▸ UIT TE VOEREN
a) Hoeveel gram zuivel en zuivelvervangers eten Nederlanders per dag volgens de tekst over zuivelgebruik?
b) Leg uit waarom de tekst over zuivelgebruik de Verenigde Staten noemt bij melk van koeien die hormonen krijgen.

===== GEËXTRAHEERDE TEKST =====

De aanbeveling voor zuivelgebruik in Nederland is door de Nederlandse Gezondheidsraad als volgt geformuleerd: ‘Neem enkele porties zuivel per dag, waaronder melk of yoghurt’. Enkele is minimaal 2, een portie is standaard 150 ml. Nederlanders verorberen volgens de meest recente Voedselconsumptiepeiling van het RIVM 355 gram zuivel en zuivelvervangers per dag, met uitschieters naar beneden en naar boven van 55 tot 816 gram.

Volkswijsheid
Willett en Ludwig stellen dat de gezondheid van vrouwen na de overgang geen baat heeft bij de calcium uit zuivel voor hun botten, iets wat toch als een volkswijsheid geldt. Verder zien ze in de literatuur een mogelijk verband tussen te veel calcium en prostaatkanker. Ook zijn er aanwijzingen dat de van nature in melk aanwezige hormonen, zoals het groeihormoon IGF-1, niet alleen van invloed zijn op de lengte van een bevolking, maar ook op het vóorkomen van kanker in die bevolking. Overigens is melk van koeien die hormonen krijgen toegediend om hun productie te verhogen (en ook het gehalte IGF-1) in Europa verboden, maar niet in de Verenigde Staten, waar de auteurs zich in het bijzonder op richten.

===== RUWE GEGEVENS =====

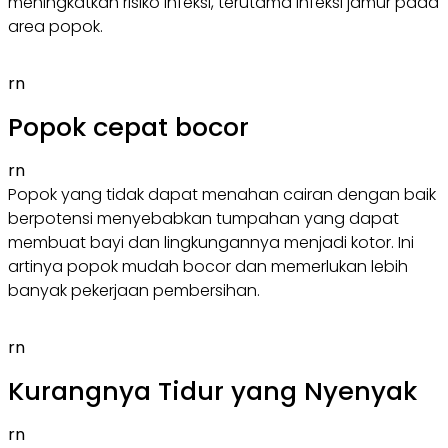
meningkatkan risiko infeksi, terutama infeksi jamur pada
area popok.
rn
Popok cepat bocor
rn
Popok yang tidak dapat menahan cairan dengan baik
berpotensi menyebabkan tumpahan yang dapat
membuat bayi dan lingkungannya menjadi kotor. Ini
artinya popok mudah bocor dan memerlukan lebih
banyak pekerjaan pembersihan.
rn
Kurangnya Tidur yang Nyenyak
rn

=====

▸ ANTWOORDEN PER OPDRACHT
a) 355 gram per dag, volgens de meest recente Voedselconsumptiepeiling van het RIVM.

b) Koeien krijgen die hormonen om hun productie te verhogen, wat ook het gehalte IGF-1 verhoogt. Zulke melk is in Europa verboden, maar in de Verenigde Staten niet. De auteurs richten zich in het bijzonder op de Verenigde Staten.